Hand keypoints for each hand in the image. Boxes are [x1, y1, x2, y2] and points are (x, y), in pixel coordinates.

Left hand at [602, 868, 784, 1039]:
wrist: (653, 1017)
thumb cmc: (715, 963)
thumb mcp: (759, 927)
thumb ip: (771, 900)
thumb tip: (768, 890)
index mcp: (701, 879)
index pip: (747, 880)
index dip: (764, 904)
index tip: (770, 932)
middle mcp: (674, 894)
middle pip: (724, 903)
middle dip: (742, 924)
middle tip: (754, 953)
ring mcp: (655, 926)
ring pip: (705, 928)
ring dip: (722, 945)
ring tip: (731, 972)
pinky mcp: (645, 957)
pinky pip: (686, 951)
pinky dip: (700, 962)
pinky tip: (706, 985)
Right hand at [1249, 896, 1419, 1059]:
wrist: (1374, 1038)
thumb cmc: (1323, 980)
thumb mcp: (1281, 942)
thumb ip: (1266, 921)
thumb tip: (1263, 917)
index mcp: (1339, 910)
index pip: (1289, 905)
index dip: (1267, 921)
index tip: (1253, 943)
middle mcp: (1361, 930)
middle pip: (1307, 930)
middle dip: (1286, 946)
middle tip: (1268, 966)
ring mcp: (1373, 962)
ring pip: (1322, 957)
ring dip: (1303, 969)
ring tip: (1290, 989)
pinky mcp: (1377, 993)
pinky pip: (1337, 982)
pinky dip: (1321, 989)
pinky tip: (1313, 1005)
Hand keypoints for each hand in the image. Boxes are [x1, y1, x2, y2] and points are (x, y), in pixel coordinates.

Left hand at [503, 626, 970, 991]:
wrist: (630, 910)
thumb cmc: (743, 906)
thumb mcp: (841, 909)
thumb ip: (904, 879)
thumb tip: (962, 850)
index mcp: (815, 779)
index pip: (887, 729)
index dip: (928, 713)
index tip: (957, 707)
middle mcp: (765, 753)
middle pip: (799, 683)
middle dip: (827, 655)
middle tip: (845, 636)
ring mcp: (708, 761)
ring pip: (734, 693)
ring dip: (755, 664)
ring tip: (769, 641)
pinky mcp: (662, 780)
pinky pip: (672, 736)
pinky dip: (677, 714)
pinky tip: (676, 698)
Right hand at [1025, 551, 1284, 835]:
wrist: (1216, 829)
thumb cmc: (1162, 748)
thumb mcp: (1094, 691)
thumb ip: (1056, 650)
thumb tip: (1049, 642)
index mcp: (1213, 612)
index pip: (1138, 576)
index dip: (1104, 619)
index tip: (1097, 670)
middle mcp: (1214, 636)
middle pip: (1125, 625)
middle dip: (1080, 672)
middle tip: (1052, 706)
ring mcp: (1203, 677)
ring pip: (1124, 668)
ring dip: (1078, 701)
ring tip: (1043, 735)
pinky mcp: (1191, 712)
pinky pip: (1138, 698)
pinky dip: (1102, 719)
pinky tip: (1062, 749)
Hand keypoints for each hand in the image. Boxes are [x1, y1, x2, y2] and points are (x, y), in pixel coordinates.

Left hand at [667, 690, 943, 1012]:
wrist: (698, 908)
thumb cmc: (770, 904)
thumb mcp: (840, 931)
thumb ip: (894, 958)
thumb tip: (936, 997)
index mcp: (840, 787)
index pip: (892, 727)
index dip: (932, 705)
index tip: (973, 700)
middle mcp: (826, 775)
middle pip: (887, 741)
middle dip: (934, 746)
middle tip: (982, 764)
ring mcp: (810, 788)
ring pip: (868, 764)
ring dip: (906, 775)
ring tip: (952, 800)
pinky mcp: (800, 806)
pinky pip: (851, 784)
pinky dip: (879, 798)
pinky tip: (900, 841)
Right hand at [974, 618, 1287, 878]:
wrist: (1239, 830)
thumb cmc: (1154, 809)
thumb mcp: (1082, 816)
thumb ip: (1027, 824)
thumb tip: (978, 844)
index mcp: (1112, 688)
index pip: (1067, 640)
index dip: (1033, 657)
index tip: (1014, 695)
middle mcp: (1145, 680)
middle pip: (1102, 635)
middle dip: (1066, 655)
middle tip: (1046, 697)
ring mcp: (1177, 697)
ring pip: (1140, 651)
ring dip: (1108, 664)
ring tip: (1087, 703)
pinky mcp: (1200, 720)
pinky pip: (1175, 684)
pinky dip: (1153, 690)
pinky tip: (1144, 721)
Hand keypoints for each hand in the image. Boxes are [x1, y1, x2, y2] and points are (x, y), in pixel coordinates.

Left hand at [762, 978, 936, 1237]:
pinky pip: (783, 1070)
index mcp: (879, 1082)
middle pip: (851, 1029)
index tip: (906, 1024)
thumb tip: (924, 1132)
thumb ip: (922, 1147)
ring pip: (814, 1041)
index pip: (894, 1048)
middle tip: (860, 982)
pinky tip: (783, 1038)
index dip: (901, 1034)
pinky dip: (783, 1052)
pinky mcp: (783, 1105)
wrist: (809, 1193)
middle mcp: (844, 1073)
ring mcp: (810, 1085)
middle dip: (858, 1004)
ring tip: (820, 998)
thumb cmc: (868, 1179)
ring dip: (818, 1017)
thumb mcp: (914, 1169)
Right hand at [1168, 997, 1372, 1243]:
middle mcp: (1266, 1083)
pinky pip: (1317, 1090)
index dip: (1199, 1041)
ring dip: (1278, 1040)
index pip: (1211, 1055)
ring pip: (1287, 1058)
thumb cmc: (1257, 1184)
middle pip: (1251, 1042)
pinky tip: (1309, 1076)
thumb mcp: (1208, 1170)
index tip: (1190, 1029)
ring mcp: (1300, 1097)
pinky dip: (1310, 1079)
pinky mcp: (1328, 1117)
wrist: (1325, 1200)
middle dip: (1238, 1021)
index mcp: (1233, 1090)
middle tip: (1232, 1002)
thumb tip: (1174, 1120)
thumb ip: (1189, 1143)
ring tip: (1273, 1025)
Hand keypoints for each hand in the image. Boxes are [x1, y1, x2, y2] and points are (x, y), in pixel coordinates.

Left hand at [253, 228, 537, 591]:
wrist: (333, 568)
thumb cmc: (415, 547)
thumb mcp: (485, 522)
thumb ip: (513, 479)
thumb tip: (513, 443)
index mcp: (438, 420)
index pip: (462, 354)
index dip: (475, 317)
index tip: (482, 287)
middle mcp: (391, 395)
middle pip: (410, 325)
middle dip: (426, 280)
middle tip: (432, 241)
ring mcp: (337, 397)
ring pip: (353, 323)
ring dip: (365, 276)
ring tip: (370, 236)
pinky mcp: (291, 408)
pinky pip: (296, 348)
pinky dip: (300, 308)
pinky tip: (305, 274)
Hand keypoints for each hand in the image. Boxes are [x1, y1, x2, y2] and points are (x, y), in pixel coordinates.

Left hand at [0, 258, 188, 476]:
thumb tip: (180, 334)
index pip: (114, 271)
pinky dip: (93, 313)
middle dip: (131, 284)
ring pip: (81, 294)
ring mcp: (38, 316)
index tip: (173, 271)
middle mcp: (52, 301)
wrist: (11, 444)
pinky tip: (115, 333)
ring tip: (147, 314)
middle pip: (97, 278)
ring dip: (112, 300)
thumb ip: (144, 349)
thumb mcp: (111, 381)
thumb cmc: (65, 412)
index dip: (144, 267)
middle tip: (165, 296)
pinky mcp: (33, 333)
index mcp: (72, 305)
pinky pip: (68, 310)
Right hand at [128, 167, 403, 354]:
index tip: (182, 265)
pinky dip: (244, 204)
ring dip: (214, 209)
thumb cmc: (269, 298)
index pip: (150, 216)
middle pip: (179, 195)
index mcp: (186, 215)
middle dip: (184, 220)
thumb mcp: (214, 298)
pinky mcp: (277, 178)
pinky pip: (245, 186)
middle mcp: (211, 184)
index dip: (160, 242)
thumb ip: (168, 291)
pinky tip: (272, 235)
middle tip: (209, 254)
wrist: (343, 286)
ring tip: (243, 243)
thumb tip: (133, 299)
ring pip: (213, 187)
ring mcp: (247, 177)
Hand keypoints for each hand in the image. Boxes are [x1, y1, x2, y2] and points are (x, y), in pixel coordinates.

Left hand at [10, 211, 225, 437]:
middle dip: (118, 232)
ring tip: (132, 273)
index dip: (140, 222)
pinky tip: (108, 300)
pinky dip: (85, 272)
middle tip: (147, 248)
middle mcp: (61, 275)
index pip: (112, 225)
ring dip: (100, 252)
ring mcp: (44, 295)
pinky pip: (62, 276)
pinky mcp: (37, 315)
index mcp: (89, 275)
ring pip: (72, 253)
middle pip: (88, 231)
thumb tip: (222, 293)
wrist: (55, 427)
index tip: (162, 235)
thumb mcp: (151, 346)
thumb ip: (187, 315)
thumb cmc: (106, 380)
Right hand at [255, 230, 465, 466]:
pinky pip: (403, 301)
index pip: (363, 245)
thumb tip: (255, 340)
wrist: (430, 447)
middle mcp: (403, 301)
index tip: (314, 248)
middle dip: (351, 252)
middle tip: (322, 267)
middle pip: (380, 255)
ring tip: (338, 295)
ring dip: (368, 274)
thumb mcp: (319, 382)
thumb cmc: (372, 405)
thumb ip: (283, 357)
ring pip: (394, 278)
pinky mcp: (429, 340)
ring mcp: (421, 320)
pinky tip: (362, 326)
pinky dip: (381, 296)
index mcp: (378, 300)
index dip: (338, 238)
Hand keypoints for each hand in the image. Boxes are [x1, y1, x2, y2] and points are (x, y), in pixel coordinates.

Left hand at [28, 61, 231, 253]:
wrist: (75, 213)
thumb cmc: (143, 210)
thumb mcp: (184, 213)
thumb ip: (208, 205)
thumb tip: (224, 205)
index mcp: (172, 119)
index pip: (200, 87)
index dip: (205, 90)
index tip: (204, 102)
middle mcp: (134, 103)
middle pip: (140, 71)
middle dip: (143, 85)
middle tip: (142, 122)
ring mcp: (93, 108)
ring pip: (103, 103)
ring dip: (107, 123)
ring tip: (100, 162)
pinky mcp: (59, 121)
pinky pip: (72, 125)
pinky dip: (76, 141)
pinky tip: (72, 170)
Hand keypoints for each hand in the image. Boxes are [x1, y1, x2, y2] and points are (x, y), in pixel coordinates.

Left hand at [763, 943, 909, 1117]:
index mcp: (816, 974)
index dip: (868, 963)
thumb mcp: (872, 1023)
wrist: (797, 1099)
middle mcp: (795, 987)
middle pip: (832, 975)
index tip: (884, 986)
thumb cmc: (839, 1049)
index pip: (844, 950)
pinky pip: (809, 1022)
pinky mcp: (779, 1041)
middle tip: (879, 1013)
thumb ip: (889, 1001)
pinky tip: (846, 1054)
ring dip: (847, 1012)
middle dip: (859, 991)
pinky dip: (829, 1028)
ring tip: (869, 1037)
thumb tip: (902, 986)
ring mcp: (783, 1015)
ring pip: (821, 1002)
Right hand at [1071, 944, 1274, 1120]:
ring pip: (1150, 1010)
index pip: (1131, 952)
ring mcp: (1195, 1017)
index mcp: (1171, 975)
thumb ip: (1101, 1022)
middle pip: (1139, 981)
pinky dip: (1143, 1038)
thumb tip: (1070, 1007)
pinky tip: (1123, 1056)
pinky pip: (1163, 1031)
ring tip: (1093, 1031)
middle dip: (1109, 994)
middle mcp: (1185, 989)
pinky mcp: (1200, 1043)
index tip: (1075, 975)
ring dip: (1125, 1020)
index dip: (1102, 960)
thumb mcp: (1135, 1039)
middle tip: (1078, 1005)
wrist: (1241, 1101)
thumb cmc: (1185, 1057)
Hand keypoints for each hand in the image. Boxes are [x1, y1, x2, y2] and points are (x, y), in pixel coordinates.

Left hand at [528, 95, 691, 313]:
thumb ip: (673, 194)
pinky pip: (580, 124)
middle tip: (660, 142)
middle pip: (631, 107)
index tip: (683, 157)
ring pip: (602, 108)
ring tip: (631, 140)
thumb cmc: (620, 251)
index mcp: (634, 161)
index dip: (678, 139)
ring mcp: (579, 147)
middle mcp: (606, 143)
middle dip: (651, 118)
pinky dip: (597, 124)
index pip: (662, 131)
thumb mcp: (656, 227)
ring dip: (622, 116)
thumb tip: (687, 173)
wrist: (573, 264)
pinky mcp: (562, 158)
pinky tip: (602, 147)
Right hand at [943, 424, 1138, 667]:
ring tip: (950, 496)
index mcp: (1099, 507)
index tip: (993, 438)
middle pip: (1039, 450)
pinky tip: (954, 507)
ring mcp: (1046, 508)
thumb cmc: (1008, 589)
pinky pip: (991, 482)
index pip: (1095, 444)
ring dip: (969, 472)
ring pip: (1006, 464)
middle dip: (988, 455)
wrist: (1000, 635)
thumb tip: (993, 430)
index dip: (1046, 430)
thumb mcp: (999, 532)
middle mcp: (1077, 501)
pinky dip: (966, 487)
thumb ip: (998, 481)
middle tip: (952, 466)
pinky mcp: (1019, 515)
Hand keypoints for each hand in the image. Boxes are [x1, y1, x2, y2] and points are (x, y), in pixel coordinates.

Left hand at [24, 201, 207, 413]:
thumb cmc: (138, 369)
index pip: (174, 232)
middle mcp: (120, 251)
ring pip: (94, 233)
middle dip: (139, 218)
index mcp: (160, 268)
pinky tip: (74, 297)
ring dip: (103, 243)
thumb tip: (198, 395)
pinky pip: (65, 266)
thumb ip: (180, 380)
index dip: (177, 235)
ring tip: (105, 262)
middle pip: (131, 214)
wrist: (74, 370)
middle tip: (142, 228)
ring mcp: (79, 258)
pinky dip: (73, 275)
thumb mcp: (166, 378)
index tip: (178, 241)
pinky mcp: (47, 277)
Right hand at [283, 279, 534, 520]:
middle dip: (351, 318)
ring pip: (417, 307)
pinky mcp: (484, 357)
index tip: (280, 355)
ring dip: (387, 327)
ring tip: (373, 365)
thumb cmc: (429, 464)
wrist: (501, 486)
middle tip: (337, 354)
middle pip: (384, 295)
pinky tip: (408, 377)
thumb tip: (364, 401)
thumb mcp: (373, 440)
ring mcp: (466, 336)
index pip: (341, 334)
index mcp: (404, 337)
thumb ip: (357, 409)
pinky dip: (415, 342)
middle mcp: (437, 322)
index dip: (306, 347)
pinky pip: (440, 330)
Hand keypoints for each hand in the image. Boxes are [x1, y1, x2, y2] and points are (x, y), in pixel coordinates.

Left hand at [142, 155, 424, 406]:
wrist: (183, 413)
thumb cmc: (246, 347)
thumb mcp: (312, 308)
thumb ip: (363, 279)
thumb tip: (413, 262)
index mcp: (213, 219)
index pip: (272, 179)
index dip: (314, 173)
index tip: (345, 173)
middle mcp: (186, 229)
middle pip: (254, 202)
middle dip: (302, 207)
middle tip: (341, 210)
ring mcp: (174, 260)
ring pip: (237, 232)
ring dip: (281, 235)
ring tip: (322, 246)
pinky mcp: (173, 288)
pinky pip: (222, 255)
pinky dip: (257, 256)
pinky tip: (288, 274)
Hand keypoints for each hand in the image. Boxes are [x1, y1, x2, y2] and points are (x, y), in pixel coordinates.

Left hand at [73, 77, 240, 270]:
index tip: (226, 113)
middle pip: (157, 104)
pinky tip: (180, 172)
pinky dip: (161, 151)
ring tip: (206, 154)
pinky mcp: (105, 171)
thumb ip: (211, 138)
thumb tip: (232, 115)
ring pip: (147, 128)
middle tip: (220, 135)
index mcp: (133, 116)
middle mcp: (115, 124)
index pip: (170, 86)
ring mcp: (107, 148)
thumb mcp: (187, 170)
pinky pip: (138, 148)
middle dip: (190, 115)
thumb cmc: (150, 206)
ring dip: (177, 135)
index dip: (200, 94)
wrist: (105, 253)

-=-=-

Problem details: From the entries above, return exactly the line containing "index tip: (182, 265)", the line containing "middle tip: (209, 254)", and all lines between, and nothing else.

Answer space:
index tip: (182, 265)
pinky dip: (244, 204)
ring dip: (214, 209)
thumb cmc: (269, 298)
index pip: (150, 216)
middle pip: (179, 195)
index mcp: (186, 215)
middle dip: (184, 220)
thumb mcp: (214, 298)
pinky mcp: (277, 178)
pinky pip: (245, 186)
middle mcp: (211, 184)
index dip: (160, 242)
thumb ip: (168, 291)
pinky tip: (272, 235)
middle tip: (209, 254)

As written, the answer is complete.